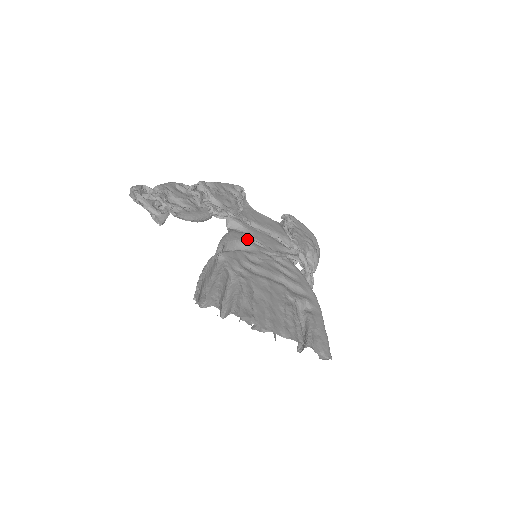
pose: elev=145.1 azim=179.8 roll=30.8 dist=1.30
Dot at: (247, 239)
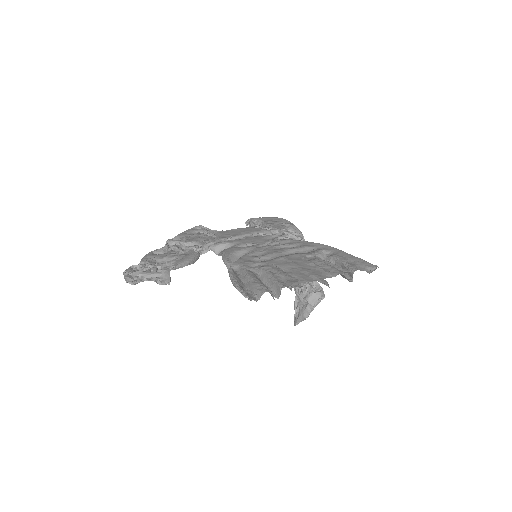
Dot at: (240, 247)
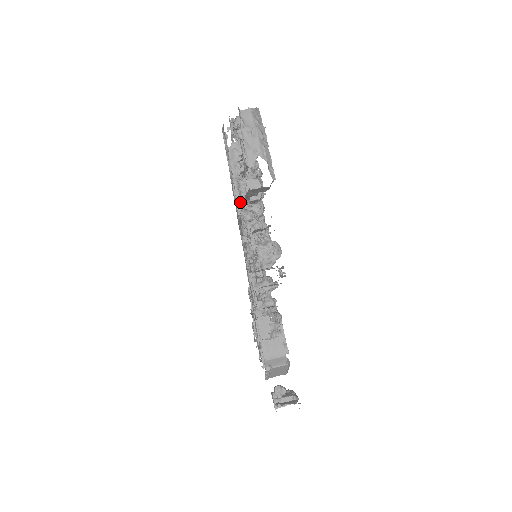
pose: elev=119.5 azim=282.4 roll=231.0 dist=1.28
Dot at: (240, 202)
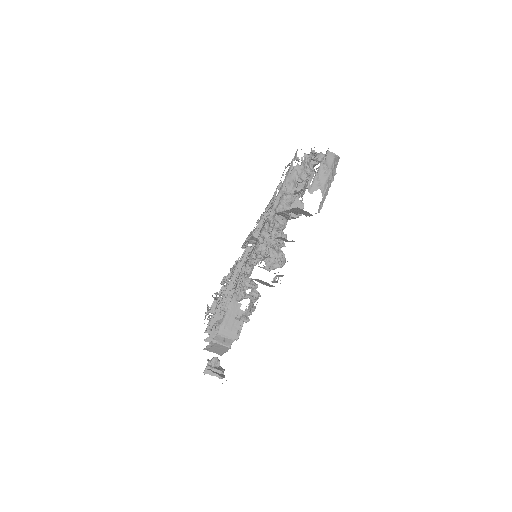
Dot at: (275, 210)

...

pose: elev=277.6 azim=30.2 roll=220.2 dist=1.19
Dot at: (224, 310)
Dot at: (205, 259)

Your objective —
Convert the records from the line with "pose: elev=119.5 azim=282.4" through the line with "Dot at: (275, 210)", both included, into a numbered list with no blank lines. Leave out the pictures.

Solution for this problem —
1. pose: elev=119.5 azim=282.4 roll=231.0 dist=1.28
2. Dot at: (240, 202)
3. Dot at: (275, 210)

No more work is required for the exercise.